The authorities are hoping that a relatively trouble-free 12th of July celebration of the Battle of the Boyne in 1690 will help to pave the way for the Ulster Unionists to accept Tony Blair's devolution and decommissioning package on Thursday.
But neither an incident-free 12th nor a decommissioning breakthrough is guaranteed, though the Government will take heart from an Irish Times opinion poll which indicated that 60 per cent of Ulster Unionist party supporters approve of the Blair plan.
This figure suggests that the Protestant grass-roots are more disposed towards the plan than are party activists. The Unionist party executive, meeting in Belfast on Friday, reiterated its standard demand for an immediate start to IRA arms decommissioning rather than the 30-day wait proposed by Mr Blair.
The poll findings were attacked by Ulster Unionist Deputy Leader John Taylor, who described them as "the greatest lot of nonsense". He added: "I find these opinion polls are crazy things. I don't pay much attention to them."
Acceptance of the Blair plan is deemed by the party to amount to a change in policy, which means that the executive would have to give its approval.
The executive is to meet again on Wednesday night to review the situation in the light of the legislative safeguards which the Government is to put forward in the next few days. Party sources said the issue of acceptance of the proposals would largely depend on the strength of the fail-safe guarantees put forward for the legislation.

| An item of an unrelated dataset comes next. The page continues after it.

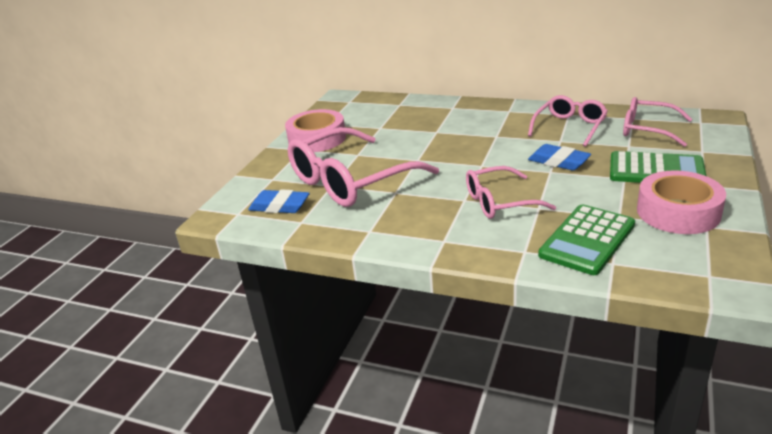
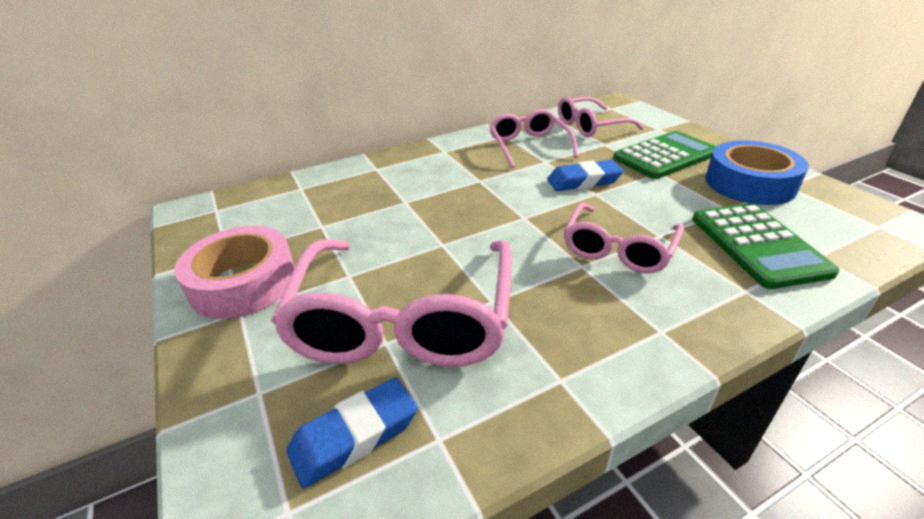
camera: 50 degrees left, 5 degrees up
(678, 212) = (750, 183): pink tape -> blue tape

Meanwhile, the Northern Ireland Parades Commission has approved of a new route put forward by the Orange Order for tomorrow's main Belfast procession, which attracts around 20,000 Orangemen and supporters. The Commission had originally turned down a proposal for the demonstration to be held in a park next to a small Catholic housing pocket at Ormeau in south Belfast.
Under the new proposal, the rally will take place at a different part of the same park, with Orangemen reaching it via a different and less contentious route. Nationalist representatives were critical of the decision, while unionists and loyalists welcomed the move. An Orange Order spokesman said that the Parades Commission "at last seems to have seen a bit of sense and been realistic for once."